Each entry that appears below should be restated exactly as it is.

Plain-text document sources
■ ■ ■
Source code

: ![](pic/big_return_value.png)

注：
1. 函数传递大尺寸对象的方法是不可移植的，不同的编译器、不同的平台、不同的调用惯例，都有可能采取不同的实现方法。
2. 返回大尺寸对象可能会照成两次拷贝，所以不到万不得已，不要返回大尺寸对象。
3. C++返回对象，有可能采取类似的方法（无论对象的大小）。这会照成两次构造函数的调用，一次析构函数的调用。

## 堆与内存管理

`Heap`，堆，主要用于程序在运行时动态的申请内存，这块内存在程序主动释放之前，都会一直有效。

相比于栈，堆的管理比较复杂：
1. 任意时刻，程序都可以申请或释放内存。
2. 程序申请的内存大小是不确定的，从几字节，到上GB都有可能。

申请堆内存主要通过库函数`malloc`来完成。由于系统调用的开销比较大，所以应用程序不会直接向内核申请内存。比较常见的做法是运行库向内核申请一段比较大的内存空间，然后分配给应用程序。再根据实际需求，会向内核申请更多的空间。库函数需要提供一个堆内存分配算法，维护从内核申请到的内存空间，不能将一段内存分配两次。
■ ■ ■
REPLY
Source code

: ![](pic/big_return_value.png)

注：
1. 函数传递大尺寸对象的方法是不可移植的，不同的编译器、不同的平台、不同的调用惯例，都有可能采取不同的实现方法。
2. 返回大尺寸对象可能会照成两次拷贝，所以不到万不得已，不要返回大尺寸对象。
3. C++返回对象，有可能采取类似的方法（无论对象的大小）。这会照成两次构造函数的调用，一次析构函数的调用。

## 堆与内存管理

`Heap`，堆，主要用于程序在运行时动态的申请内存，这块内存在程序主动释放之前，都会一直有效。

相比于栈，堆的管理比较复杂：
1. 任意时刻，程序都可以申请或释放内存。
2. 程序申请的内存大小是不确定的，从几字节，到上GB都有可能。

申请堆内存主要通过库函数`malloc`来完成。由于系统调用的开销比较大，所以应用程序不会直接向内核申请内存。比较常见的做法是运行库向内核申请一段比较大的内存空间，然后分配给应用程序。再根据实际需求，会向内核申请更多的空间。库函数需要提供一个堆内存分配算法，维护从内核申请到的内存空间，不能将一段内存分配两次。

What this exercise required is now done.